逆に、一部の地域では、製造・加工業の減少により、鉱工業指数(IIP)が低下していることが示されている。バクニン省18.8%減、ビンロン省16.5%減、ソクチャン省15.6% 減、ビンフック省8.1%減など。電力生産・配電産業の生産指数が減少した地域では、ニンビン省31.8%減、チャビン省 29.3%減、ハザン省24.9%減、カオバン省21.9%減、ハイフォン市減だった。鉱業生産指数が低下した地域では、ソクチャン省87%減、ドンタップ省50.6%減、ビンフック省は48.7%減など。
国内市場と海外市場の影響
ベトナム統計総局は、2023 の第1四半期の鉱工業生産の減速の原因を説明し、この問題は、世界の燃料価格が上昇していること、高インフレが依然として存在することなどの外的要因によるものであると述べた。供給連鎖の寸断や景気後退の兆しを見せている世界経済は、ベトナムの製造業者にも波及し、新規受注と輸出の両方が減少している。これらの要因により、ベトナムからの輸入需要が激減し、企業の生産や事業が縮小している。
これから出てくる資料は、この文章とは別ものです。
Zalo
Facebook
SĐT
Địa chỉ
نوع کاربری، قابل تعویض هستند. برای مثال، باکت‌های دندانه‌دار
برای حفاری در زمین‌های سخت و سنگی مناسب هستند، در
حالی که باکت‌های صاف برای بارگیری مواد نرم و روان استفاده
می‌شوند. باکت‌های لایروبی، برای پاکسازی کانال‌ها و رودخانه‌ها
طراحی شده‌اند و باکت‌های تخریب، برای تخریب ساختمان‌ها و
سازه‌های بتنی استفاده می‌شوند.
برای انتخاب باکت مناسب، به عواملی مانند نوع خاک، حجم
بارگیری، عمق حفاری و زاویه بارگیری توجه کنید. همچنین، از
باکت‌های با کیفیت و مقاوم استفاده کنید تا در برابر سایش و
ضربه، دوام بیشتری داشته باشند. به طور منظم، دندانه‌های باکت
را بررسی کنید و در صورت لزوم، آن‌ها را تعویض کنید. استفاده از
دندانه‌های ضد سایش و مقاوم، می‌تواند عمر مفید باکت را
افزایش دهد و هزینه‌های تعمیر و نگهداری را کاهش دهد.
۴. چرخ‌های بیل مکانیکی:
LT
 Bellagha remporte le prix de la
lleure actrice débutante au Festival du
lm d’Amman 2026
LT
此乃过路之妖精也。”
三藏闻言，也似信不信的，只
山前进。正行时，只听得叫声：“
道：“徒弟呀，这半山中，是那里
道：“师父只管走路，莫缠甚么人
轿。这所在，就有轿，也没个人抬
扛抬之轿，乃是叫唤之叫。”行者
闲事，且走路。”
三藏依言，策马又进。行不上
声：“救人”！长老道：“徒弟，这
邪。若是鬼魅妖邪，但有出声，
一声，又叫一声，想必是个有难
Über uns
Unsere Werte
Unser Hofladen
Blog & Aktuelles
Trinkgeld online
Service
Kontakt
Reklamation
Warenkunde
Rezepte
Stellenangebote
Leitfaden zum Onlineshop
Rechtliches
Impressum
材料費や金利が上昇し、収益が減少したため、企業は事業規模を縮小する傾向にある。輸出の減少、需要の減少、民間投資の減少、公共投資の支出の減速など、成長の原動力はすべて減少している。政府はインフレとの闘い、金融政策の引き締め、ローン金利の上昇を優先している。企業は輸出市場の多様化と拡大を試みてきたが、世界経済の衰退を前に依然として困難な状況が続くとみられる。